WHAT IS EXPECTED —
All lines holding the word "plugins" should be located in the records and copied.

EXERCISE INPUT —
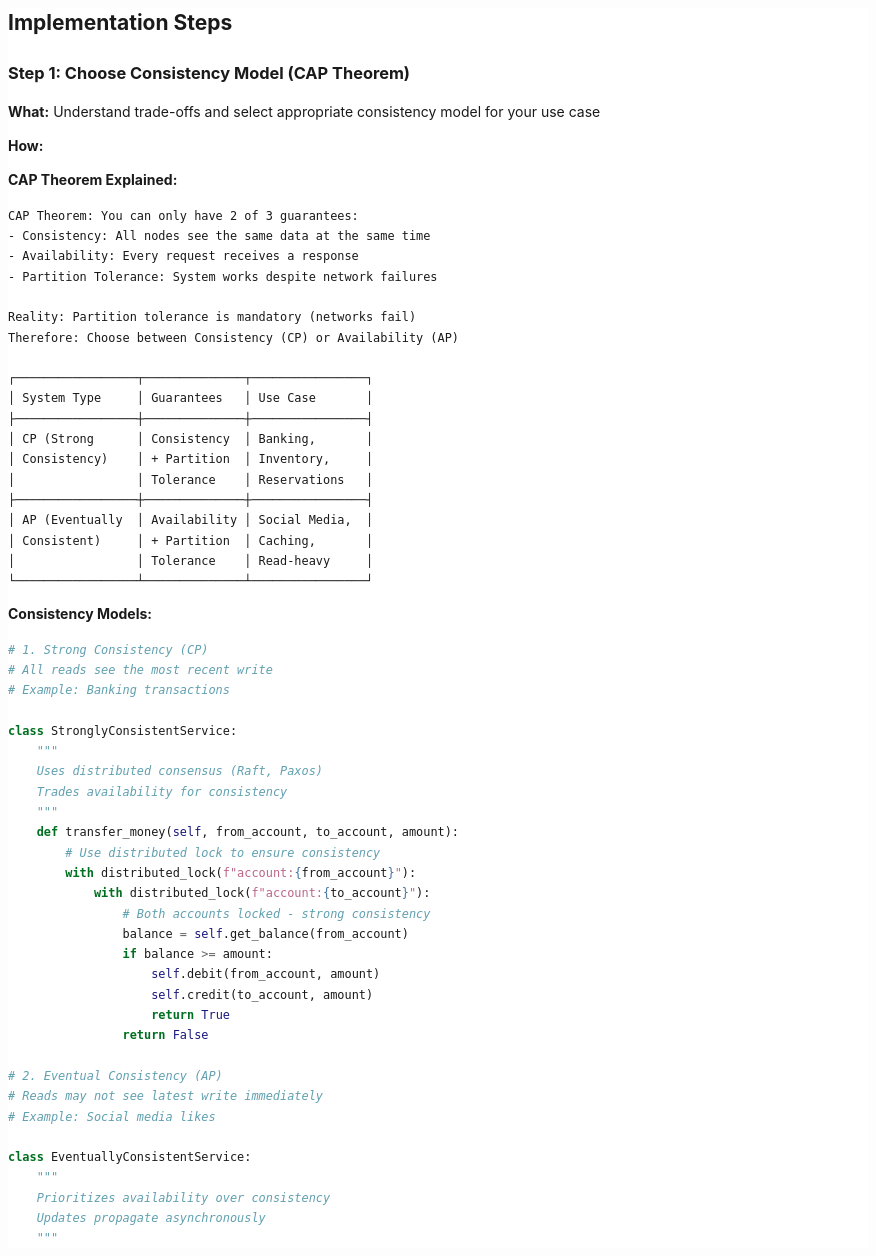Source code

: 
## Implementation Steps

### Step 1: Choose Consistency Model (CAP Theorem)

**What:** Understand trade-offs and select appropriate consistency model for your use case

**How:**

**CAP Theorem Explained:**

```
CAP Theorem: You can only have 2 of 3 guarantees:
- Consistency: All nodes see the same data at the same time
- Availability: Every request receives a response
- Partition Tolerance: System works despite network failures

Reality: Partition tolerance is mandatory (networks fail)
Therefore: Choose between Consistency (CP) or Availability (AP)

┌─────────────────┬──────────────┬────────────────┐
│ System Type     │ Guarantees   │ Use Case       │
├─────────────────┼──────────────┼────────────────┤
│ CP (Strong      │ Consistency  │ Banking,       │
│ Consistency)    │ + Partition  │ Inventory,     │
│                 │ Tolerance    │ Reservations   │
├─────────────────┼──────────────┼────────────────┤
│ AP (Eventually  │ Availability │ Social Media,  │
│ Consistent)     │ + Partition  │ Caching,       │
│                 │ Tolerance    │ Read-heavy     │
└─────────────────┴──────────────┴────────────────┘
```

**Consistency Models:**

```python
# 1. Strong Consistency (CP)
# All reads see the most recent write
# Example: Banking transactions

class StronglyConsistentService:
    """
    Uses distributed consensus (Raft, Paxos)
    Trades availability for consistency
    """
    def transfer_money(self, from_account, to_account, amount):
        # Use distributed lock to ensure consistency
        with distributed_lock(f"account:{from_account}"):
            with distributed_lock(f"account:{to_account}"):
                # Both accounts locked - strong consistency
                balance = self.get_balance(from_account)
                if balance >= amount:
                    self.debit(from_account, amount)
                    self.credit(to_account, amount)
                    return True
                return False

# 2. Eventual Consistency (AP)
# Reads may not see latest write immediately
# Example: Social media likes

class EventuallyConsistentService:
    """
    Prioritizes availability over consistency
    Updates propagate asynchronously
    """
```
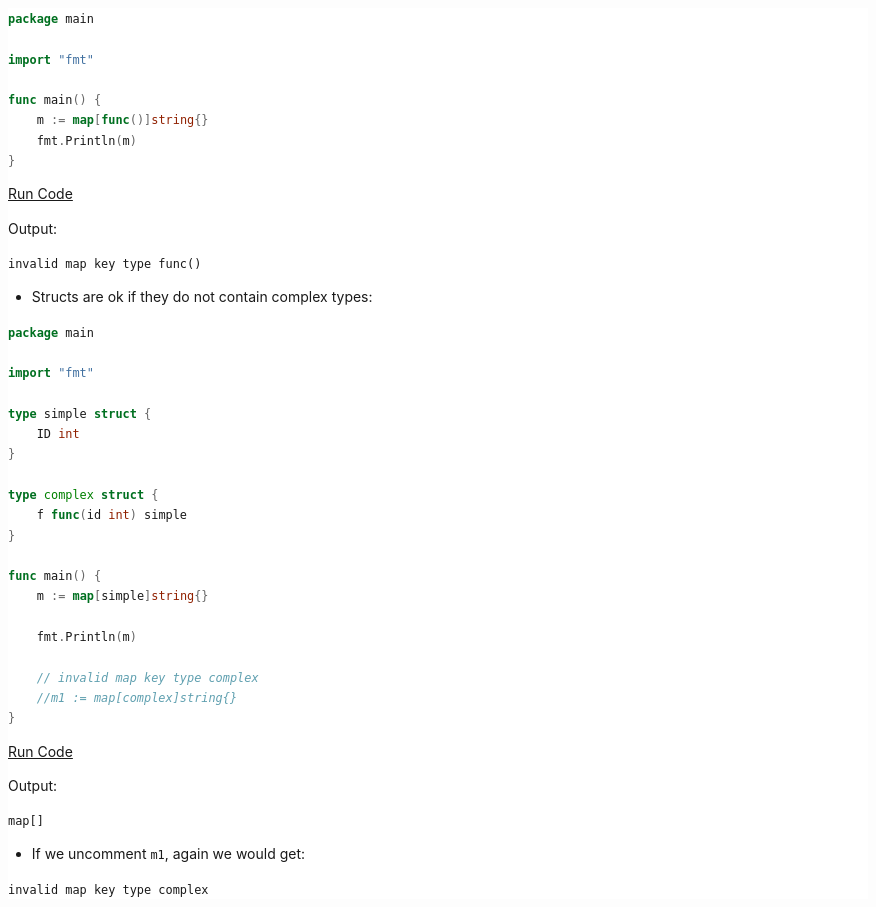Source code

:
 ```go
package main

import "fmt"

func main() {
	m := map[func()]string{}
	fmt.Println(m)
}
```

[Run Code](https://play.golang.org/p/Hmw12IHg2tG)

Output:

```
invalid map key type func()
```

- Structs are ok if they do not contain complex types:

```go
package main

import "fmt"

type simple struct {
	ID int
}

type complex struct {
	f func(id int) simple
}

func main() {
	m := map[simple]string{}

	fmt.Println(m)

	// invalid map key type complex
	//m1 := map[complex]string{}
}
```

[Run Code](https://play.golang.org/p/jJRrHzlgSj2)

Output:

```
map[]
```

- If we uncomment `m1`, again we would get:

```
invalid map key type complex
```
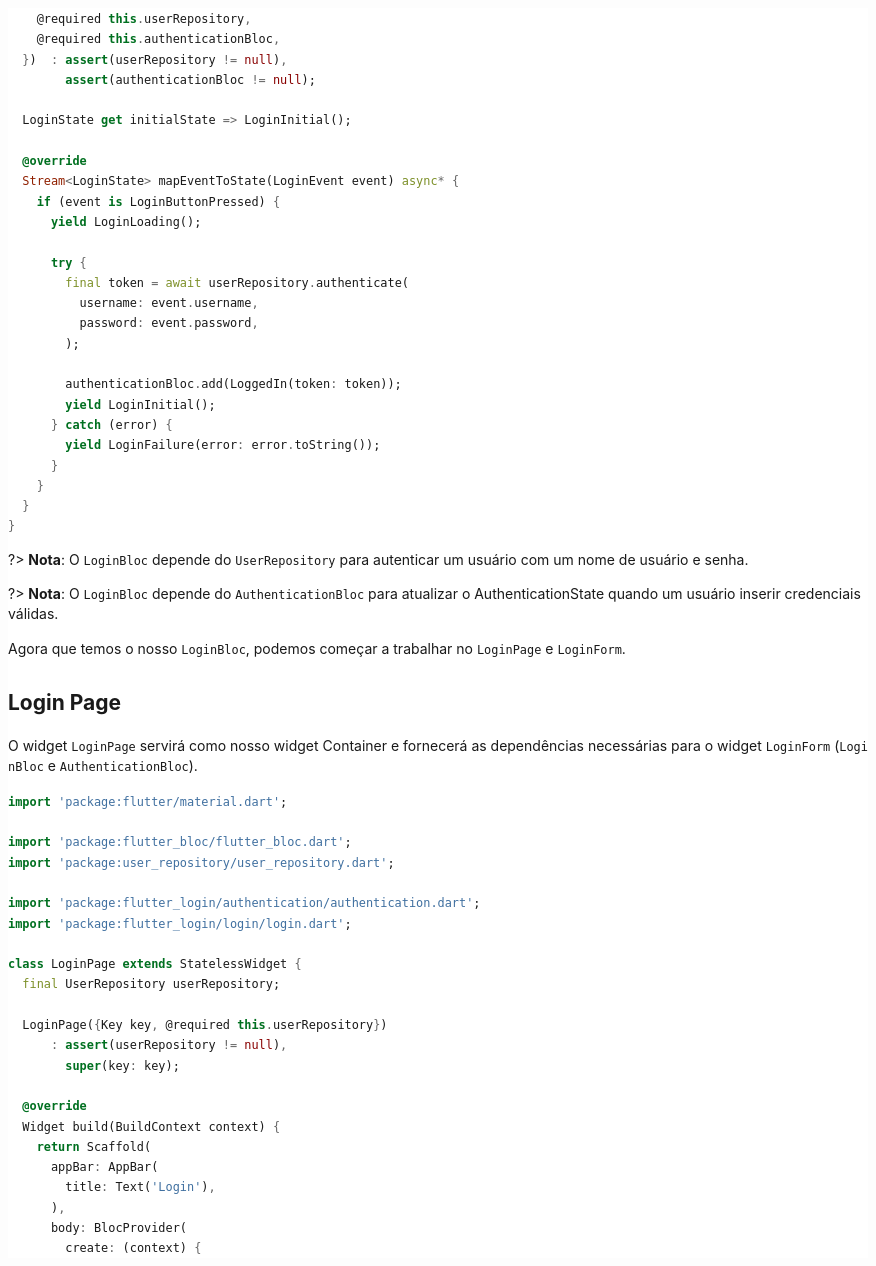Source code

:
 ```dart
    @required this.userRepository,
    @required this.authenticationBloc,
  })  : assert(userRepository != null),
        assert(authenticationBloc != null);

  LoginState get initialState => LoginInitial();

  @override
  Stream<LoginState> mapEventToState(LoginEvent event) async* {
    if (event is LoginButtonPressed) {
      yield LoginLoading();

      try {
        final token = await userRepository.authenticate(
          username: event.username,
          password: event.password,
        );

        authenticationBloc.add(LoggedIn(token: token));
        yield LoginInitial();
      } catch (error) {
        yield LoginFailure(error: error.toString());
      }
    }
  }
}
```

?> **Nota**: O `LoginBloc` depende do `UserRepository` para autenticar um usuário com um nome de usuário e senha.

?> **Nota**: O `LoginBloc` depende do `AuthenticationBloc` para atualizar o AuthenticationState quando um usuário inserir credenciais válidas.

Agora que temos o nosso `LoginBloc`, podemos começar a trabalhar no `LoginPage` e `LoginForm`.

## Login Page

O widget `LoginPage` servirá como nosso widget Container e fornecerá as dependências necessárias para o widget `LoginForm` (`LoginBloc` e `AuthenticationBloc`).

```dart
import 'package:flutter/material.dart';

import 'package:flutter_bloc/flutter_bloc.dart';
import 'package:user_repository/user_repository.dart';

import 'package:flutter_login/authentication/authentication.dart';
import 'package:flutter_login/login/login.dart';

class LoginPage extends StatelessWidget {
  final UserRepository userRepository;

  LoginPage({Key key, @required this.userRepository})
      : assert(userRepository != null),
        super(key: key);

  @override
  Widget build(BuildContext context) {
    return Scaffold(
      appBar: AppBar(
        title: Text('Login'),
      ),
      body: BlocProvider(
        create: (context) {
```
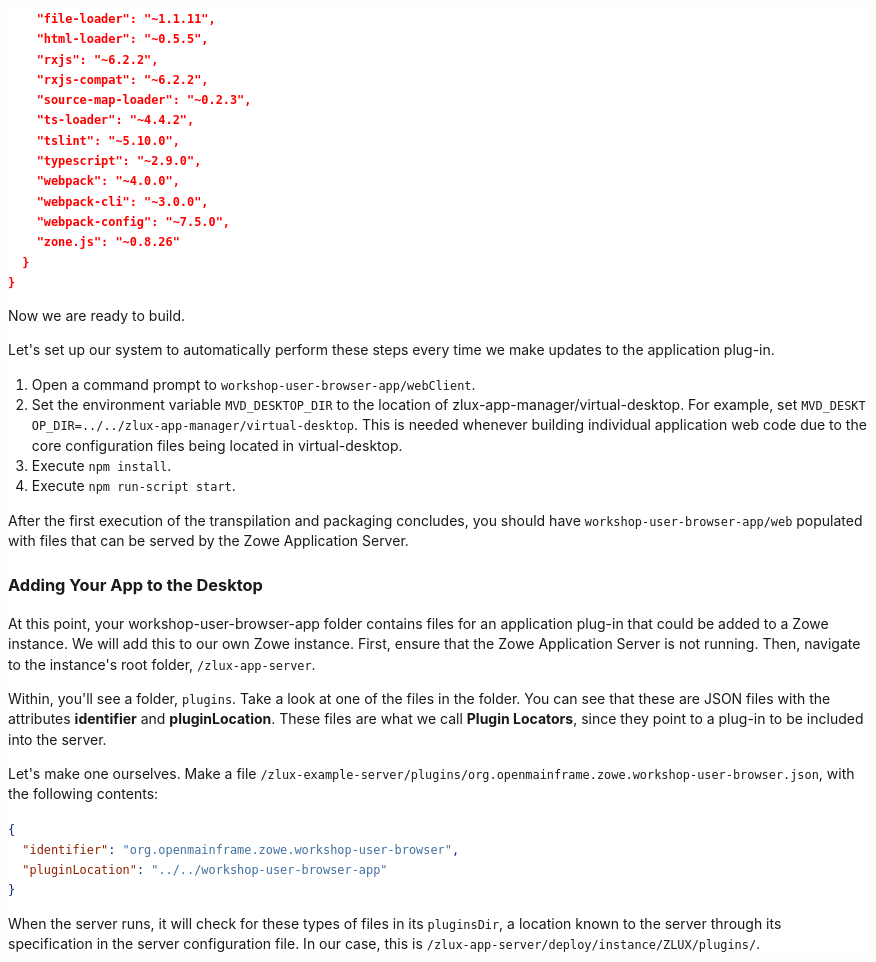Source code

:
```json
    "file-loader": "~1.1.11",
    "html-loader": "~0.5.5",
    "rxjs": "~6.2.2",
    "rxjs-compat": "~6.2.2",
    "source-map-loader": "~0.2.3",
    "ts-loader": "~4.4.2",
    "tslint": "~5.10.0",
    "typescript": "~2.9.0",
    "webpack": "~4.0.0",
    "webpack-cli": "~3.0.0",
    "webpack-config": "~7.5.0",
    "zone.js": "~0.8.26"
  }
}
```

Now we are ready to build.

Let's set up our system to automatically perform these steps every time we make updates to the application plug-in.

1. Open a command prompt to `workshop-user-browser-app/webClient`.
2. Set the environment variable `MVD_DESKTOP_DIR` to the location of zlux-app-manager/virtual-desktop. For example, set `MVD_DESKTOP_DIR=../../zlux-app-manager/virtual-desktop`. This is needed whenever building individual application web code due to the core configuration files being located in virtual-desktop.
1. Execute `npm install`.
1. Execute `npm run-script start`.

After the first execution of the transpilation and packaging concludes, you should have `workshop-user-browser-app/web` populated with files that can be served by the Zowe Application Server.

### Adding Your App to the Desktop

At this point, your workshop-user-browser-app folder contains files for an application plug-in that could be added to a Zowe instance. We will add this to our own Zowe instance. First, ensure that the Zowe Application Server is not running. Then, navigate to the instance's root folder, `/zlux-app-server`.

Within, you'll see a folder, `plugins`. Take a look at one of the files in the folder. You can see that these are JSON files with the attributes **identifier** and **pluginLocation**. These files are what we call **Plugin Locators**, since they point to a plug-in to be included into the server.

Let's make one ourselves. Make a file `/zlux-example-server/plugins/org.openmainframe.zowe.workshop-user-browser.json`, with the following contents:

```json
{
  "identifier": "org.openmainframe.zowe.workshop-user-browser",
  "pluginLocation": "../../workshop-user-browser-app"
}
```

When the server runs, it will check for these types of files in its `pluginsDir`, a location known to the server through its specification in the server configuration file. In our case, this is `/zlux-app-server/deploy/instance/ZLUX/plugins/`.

WORKED SOLUTION —
Within, you'll see a folder, `plugins`. Take a look at one of the files in the folder. You can see that these are JSON files with the attributes **identifier** and **pluginLocation**. These files are what we call **Plugin Locators**, since they point to a plug-in to be included into the server.
Let's make one ourselves. Make a file `/zlux-example-server/plugins/org.openmainframe.zowe.workshop-user-browser.json`, with the following contents:
When the server runs, it will check for these types of files in its `pluginsDir`, a location known to the server through its specification in the server configuration file. In our case, this is `/zlux-app-server/deploy/instance/ZLUX/plugins/`.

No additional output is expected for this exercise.